WHAT THE TASK REQUIRES -
Filter the entries for lines with the word "virustotal".

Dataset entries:
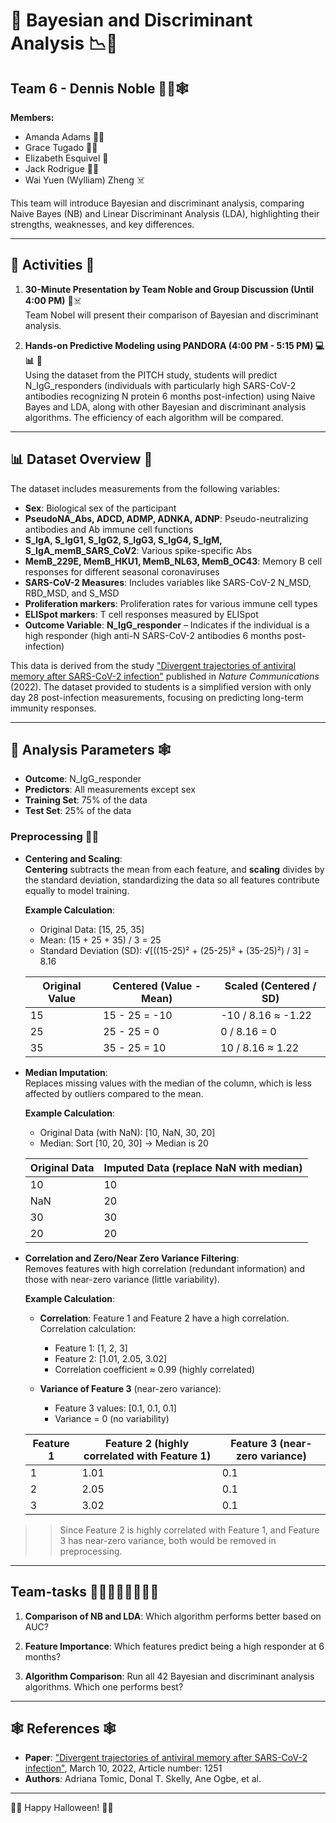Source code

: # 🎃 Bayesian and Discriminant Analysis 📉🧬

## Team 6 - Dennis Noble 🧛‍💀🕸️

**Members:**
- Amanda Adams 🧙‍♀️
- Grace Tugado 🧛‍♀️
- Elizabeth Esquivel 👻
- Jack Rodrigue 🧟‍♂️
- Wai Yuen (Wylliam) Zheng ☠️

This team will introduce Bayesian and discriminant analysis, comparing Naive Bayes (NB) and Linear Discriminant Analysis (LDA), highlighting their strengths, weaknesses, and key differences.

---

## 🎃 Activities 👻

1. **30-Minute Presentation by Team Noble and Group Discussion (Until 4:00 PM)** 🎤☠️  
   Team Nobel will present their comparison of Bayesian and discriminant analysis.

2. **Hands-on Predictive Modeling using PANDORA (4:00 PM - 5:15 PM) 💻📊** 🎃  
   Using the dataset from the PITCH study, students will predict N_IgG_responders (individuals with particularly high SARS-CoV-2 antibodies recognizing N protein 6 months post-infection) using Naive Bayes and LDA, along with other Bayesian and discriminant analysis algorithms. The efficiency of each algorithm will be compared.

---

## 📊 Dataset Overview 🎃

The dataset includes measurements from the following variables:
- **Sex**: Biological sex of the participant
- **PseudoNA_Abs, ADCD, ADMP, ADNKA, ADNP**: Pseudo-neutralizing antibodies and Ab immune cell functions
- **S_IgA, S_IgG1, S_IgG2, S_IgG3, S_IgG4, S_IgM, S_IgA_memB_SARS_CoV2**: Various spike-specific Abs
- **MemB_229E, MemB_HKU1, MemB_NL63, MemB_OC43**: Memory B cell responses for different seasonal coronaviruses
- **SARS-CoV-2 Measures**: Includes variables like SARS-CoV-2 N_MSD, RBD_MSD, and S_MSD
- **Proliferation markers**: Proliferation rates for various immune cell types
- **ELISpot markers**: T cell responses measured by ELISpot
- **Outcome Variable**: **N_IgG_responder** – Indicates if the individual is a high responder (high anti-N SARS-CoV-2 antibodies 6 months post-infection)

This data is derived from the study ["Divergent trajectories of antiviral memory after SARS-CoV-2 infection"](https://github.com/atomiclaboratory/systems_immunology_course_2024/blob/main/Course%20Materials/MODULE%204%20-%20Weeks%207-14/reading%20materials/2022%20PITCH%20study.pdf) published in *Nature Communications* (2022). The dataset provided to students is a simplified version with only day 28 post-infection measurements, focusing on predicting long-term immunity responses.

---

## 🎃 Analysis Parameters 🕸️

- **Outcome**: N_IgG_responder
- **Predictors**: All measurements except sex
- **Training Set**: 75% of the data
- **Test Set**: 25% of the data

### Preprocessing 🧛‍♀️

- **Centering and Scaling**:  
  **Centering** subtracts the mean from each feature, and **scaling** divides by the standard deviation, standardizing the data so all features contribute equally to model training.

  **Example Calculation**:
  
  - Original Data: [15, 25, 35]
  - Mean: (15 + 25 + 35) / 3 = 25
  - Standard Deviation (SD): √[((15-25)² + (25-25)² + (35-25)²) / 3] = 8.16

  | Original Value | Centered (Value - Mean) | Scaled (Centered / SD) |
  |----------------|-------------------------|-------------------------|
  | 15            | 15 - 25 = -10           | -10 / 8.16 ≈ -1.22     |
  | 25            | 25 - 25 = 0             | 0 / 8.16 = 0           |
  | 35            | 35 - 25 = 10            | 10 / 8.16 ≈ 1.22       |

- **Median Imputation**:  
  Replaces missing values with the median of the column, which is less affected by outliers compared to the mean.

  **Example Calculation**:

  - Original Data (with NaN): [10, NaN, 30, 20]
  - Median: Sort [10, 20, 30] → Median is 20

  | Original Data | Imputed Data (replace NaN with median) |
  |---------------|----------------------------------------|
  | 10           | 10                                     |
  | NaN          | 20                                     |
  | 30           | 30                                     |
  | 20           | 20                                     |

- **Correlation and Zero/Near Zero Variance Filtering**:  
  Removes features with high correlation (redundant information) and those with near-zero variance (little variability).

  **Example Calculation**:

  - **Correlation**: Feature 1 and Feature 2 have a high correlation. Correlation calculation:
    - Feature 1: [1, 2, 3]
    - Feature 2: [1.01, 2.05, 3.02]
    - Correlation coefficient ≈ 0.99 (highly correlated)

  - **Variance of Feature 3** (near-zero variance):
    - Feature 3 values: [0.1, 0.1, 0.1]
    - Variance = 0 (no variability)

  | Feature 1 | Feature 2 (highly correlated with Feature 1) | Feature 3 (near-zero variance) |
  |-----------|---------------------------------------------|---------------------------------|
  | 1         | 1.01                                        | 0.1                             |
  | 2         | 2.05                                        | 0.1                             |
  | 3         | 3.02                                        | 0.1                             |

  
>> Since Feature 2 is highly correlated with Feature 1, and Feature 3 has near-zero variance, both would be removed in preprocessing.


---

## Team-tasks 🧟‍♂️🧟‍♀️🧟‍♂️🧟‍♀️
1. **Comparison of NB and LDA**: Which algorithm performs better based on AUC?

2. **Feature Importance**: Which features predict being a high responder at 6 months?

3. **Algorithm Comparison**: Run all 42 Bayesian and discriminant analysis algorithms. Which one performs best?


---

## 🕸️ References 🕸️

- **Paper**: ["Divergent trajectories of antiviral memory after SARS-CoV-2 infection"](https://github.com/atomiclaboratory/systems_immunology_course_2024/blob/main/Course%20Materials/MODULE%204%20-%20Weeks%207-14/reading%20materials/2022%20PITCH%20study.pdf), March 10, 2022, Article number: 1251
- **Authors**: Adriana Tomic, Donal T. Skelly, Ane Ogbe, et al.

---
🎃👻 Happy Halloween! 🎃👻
* * *
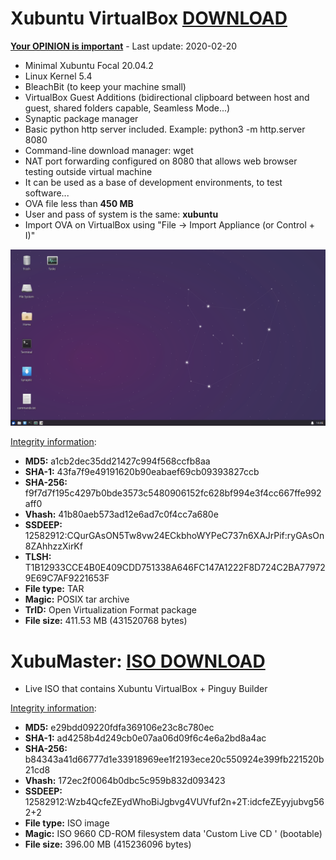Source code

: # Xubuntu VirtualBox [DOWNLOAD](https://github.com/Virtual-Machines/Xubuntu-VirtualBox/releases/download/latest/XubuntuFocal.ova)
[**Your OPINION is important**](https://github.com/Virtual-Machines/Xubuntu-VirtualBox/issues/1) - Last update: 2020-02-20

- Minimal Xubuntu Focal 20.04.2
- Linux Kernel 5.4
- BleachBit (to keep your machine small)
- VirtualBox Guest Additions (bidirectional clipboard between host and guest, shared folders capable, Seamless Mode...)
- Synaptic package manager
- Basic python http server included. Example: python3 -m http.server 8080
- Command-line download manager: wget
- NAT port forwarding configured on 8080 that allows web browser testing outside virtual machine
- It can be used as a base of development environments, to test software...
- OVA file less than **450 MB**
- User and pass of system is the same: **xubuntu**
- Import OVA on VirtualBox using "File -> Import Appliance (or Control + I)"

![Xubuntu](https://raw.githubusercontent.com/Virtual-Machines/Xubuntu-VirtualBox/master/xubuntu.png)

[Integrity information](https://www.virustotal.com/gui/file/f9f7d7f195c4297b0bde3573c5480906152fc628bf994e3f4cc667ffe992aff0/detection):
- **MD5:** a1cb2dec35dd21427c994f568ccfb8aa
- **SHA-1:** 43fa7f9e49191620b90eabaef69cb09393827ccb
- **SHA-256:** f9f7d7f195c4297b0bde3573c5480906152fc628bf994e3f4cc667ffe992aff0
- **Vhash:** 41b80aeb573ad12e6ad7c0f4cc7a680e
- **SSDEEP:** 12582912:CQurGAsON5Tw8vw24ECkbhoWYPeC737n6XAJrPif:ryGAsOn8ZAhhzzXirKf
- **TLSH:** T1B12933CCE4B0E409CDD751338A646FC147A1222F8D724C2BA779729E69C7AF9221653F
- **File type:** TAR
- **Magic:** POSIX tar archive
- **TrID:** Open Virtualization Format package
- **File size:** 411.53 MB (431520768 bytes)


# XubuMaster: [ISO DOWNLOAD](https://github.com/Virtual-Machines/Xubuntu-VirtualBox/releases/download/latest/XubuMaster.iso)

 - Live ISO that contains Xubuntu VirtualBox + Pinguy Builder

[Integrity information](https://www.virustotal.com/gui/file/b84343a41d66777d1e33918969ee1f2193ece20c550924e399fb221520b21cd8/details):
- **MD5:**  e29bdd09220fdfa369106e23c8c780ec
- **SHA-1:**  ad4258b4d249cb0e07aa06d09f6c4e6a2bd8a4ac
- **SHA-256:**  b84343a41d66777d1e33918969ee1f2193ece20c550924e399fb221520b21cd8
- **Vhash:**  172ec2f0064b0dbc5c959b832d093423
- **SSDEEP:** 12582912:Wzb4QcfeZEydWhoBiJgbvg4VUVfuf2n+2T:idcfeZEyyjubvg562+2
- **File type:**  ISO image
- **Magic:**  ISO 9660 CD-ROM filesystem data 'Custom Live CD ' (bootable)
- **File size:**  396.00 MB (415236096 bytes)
* * *
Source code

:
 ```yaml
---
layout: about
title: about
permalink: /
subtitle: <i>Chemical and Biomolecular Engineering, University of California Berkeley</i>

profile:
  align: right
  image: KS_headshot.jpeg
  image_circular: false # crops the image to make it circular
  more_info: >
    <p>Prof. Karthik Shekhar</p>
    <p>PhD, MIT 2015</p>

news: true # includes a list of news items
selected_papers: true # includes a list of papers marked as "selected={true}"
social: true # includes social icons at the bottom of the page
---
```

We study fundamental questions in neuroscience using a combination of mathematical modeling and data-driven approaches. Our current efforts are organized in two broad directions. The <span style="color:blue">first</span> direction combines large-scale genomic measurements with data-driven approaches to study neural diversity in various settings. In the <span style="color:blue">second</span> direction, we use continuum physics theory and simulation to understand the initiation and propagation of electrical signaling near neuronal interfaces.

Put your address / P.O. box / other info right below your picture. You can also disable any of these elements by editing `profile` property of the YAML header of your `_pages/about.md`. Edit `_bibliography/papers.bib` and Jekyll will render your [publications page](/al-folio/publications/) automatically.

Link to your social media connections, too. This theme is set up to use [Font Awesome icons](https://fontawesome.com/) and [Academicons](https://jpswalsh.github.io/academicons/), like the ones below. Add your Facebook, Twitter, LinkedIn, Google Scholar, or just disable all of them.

PROBLEM SOLUTION -
[Integrity information](https://www.virustotal.com/gui/file/f9f7d7f195c4297b0bde3573c5480906152fc628bf994e3f4cc667ffe992aff0/detection):
[Integrity information](https://www.virustotal.com/gui/file/b84343a41d66777d1e33918969ee1f2193ece20c550924e399fb221520b21cd8/details):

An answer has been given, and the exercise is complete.